Write the data out again exactly, with no pictures.

**MATERIAL PROVIDED**
-=-=-

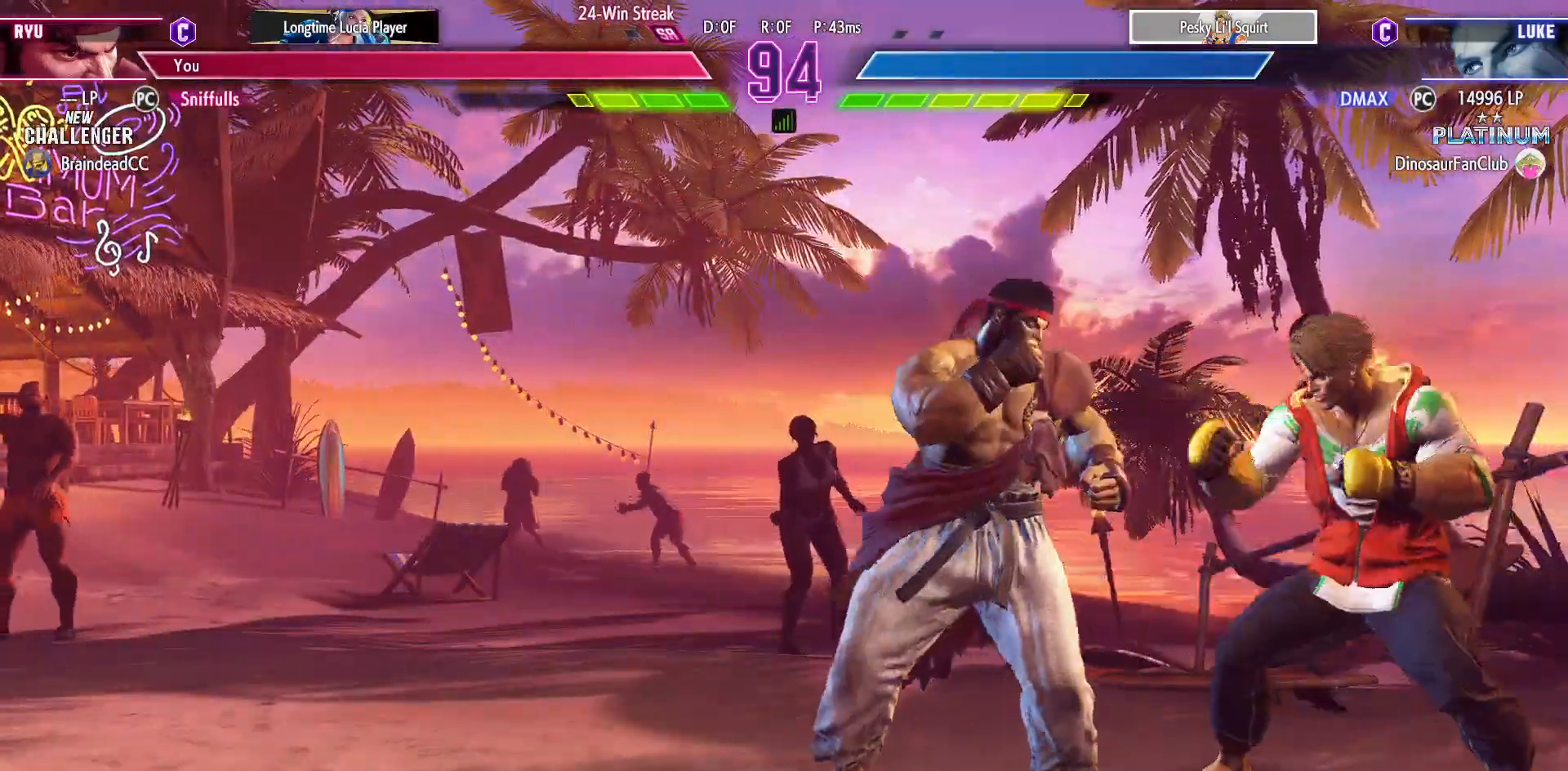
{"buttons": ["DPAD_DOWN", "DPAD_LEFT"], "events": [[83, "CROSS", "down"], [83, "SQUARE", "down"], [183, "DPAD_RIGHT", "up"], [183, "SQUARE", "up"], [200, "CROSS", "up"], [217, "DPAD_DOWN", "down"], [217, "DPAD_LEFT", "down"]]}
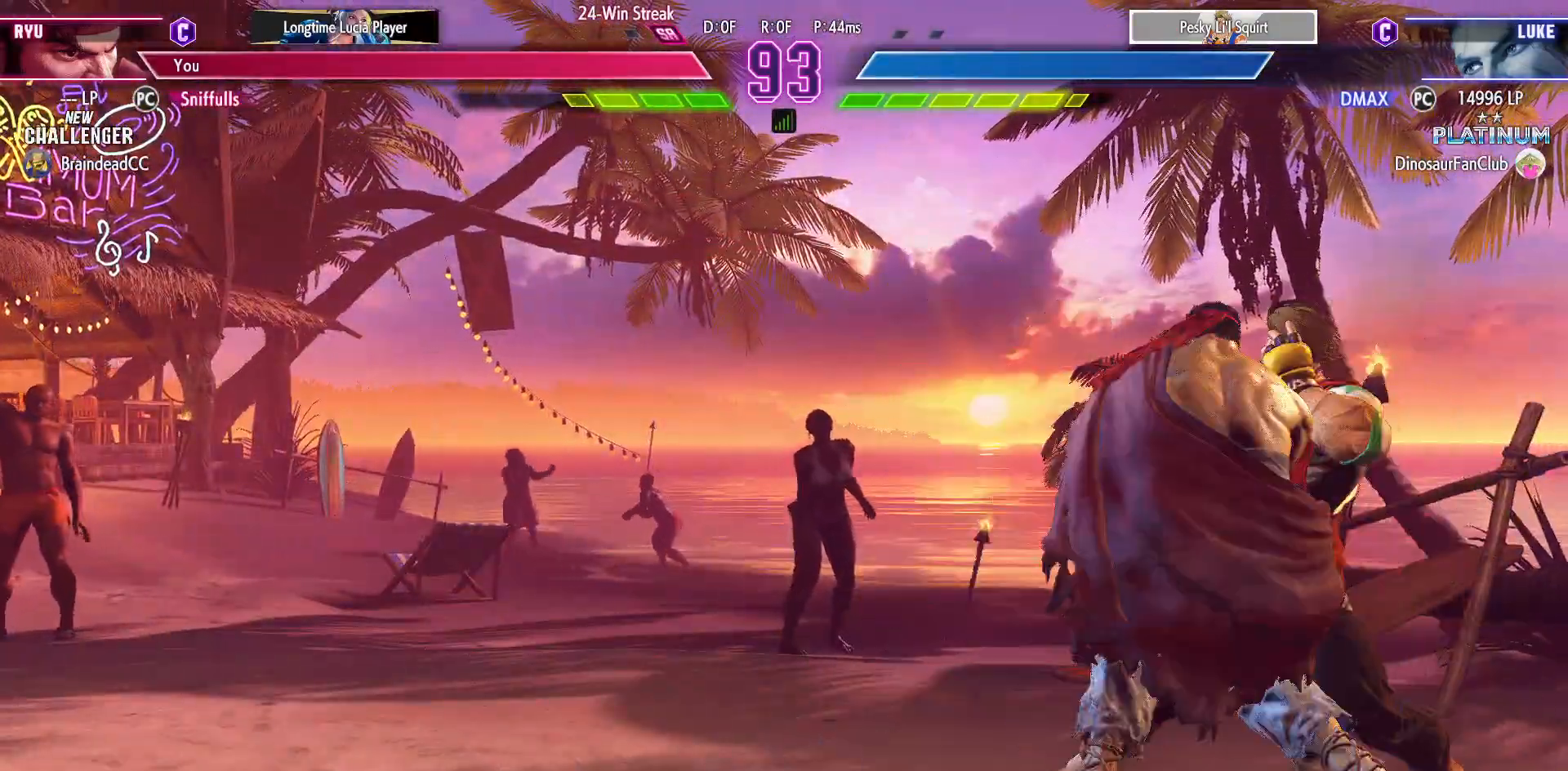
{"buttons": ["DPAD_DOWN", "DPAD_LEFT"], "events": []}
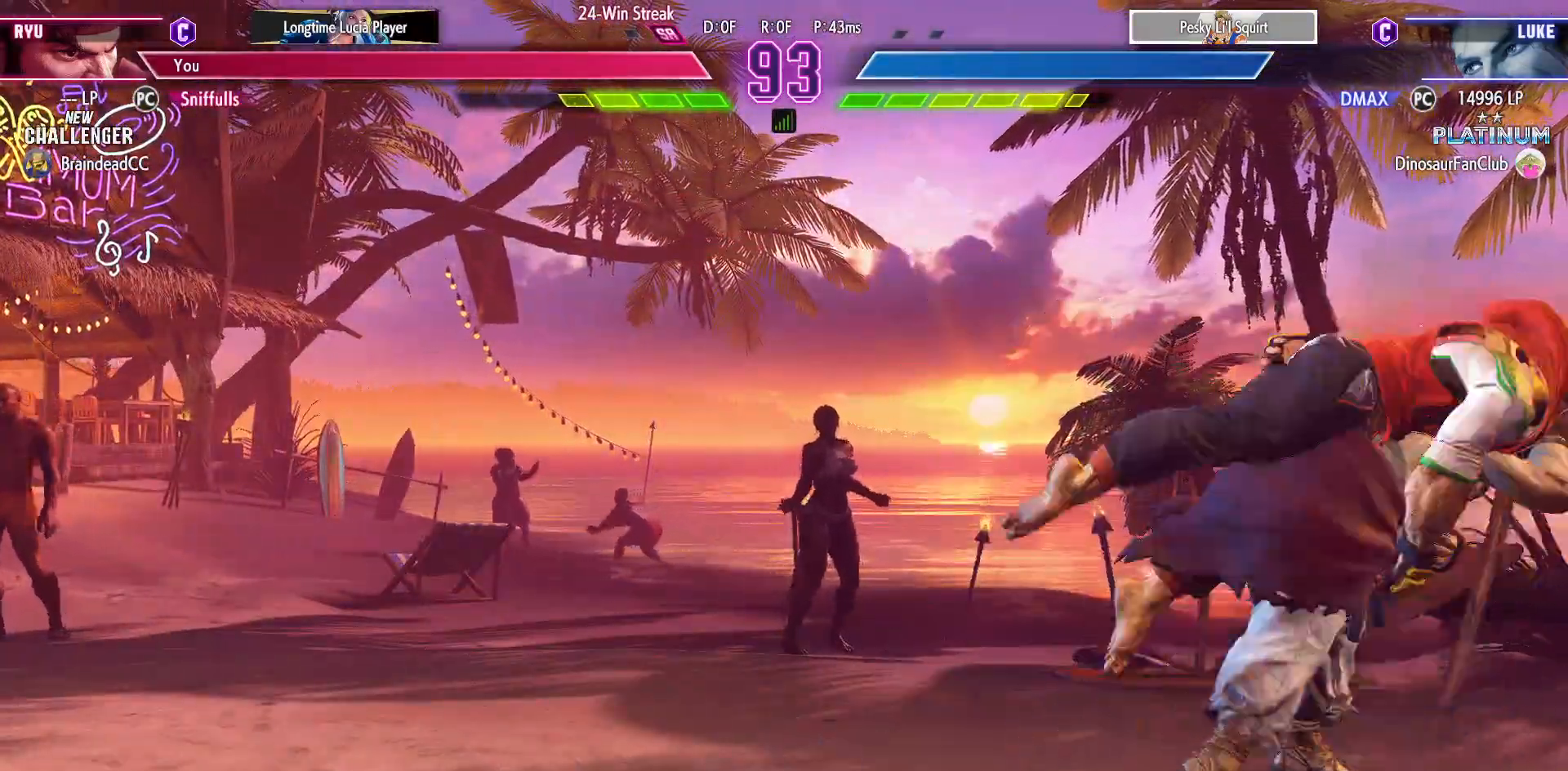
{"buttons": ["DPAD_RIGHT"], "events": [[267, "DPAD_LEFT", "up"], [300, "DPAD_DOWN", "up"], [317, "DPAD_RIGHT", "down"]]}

-=-=-

**OUTPUT OF THE EXERCISE**
{"buttons": ["DPAD_DOWN", "DPAD_LEFT"], "events": [[83, "CROSS", "down"], [83, "SQUARE", "down"], [183, "DPAD_RIGHT", "up"], [183, "SQUARE", "up"], [200, "CROSS", "up"], [217, "DPAD_DOWN", "down"], [217, "DPAD_LEFT", "down"]]}
{"buttons": ["DPAD_DOWN", "DPAD_LEFT"], "events": []}
{"buttons": ["DPAD_RIGHT"], "events": [[267, "DPAD_LEFT", "up"], [300, "DPAD_DOWN", "up"], [317, "DPAD_RIGHT", "down"]]}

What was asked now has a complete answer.